THE PROBLEM:
Could you reproduce every entry that follows, exactly as shown?

"""

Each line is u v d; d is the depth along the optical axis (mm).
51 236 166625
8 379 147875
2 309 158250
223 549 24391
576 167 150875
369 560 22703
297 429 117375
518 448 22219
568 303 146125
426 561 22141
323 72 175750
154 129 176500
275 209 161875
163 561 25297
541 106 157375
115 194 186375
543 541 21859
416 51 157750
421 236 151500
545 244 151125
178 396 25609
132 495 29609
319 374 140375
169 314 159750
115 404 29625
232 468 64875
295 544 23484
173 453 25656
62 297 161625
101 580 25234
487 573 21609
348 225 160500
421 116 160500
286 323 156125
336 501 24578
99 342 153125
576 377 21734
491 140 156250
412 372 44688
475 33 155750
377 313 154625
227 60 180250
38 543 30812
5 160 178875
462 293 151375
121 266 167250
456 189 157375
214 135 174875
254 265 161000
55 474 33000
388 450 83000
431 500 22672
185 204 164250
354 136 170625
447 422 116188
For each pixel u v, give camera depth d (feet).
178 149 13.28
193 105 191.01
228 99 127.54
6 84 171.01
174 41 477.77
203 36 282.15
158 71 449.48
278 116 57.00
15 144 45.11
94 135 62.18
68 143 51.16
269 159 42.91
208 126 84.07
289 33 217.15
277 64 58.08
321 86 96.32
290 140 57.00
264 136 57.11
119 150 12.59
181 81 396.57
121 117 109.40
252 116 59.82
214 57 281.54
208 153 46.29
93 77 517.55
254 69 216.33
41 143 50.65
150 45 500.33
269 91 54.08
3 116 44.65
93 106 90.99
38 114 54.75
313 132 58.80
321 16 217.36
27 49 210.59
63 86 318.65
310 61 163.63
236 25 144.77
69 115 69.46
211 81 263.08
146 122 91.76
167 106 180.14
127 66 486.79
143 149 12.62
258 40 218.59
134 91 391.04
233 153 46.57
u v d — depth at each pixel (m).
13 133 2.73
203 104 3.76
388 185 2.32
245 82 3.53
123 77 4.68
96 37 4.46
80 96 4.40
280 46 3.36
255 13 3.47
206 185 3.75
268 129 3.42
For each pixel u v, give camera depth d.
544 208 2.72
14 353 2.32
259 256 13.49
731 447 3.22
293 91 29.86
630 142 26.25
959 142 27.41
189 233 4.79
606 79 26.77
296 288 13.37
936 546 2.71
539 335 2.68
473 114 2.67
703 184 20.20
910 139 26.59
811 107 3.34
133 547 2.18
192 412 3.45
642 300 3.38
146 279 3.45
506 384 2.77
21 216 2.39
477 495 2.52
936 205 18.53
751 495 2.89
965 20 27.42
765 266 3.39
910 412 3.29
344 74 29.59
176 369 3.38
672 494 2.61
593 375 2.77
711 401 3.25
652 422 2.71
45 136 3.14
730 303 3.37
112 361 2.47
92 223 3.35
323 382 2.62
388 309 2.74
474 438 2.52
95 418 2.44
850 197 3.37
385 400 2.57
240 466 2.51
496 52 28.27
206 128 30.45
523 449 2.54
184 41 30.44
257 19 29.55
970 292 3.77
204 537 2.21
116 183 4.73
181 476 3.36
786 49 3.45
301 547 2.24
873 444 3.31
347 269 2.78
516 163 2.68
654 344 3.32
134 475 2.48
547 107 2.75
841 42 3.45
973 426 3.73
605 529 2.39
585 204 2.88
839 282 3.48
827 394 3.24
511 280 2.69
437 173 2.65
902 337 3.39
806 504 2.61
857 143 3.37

"""

EXERCISE ANSWER:
Each line is u v d; d is the depth along the optical axis (mm).
51 236 166625
8 379 147875
2 309 158250
223 549 24391
576 167 150875
369 560 22703
297 429 117375
518 448 22219
568 303 146125
426 561 22141
323 72 175750
154 129 176500
275 209 161875
163 561 25297
541 106 157375
115 194 186375
543 541 21859
416 51 157750
421 236 151500
545 244 151125
178 396 25609
132 495 29609
319 374 140375
169 314 159750
115 404 29625
232 468 64875
295 544 23484
173 453 25656
62 297 161625
101 580 25234
487 573 21609
348 225 160500
421 116 160500
286 323 156125
336 501 24578
99 342 153125
576 377 21734
491 140 156250
412 372 44688
475 33 155750
377 313 154625
227 60 180250
38 543 30812
5 160 178875
462 293 151375
121 266 167250
456 189 157375
214 135 174875
254 265 161000
55 474 33000
388 450 83000
431 500 22672
185 204 164250
354 136 170625
447 422 116188
For each pixel u v, give camera depth d (feet).
178 149 13.28
193 105 191.01
228 99 127.54
6 84 171.01
174 41 477.77
203 36 282.15
158 71 449.48
278 116 57.00
15 144 45.11
94 135 62.18
68 143 51.16
269 159 42.91
208 126 84.07
289 33 217.15
277 64 58.08
321 86 96.32
290 140 57.00
264 136 57.11
119 150 12.59
181 81 396.57
121 117 109.40
252 116 59.82
214 57 281.54
208 153 46.29
93 77 517.55
254 69 216.33
41 143 50.65
150 45 500.33
269 91 54.08
3 116 44.65
93 106 90.99
38 114 54.75
313 132 58.80
321 16 217.36
27 49 210.59
63 86 318.65
310 61 163.63
236 25 144.77
69 115 69.46
211 81 263.08
146 122 91.76
167 106 180.14
127 66 486.79
143 149 12.62
258 40 218.59
134 91 391.04
233 153 46.57
u v d — depth at each pixel (m).
13 133 2.73
203 104 3.76
388 185 2.32
245 82 3.53
123 77 4.68
96 37 4.46
80 96 4.40
280 46 3.36
255 13 3.47
206 185 3.75
268 129 3.42
For each pixel u v, give camera depth d.
544 208 2.72
14 353 2.32
259 256 13.49
731 447 3.22
293 91 29.86
630 142 26.25
959 142 27.41
189 233 4.79
606 79 26.77
296 288 13.37
936 546 2.71
539 335 2.68
473 114 2.67
703 184 20.20
910 139 26.59
811 107 3.34
133 547 2.18
192 412 3.45
642 300 3.38
146 279 3.45
506 384 2.77
21 216 2.39
477 495 2.52
936 205 18.53
751 495 2.89
965 20 27.42
765 266 3.39
910 412 3.29
344 74 29.59
176 369 3.38
672 494 2.61
593 375 2.77
711 401 3.25
652 422 2.71
45 136 3.14
730 303 3.37
112 361 2.47
92 223 3.35
323 382 2.62
388 309 2.74
474 438 2.52
95 418 2.44
850 197 3.37
385 400 2.57
240 466 2.51
496 52 28.27
206 128 30.45
523 449 2.54
184 41 30.44
257 19 29.55
970 292 3.77
204 537 2.21
116 183 4.73
181 476 3.36
786 49 3.45
301 547 2.24
873 444 3.31
347 269 2.78
516 163 2.68
654 344 3.32
134 475 2.48
547 107 2.75
841 42 3.45
973 426 3.73
605 529 2.39
585 204 2.88
839 282 3.48
827 394 3.24
511 280 2.69
437 173 2.65
902 337 3.39
806 504 2.61
857 143 3.37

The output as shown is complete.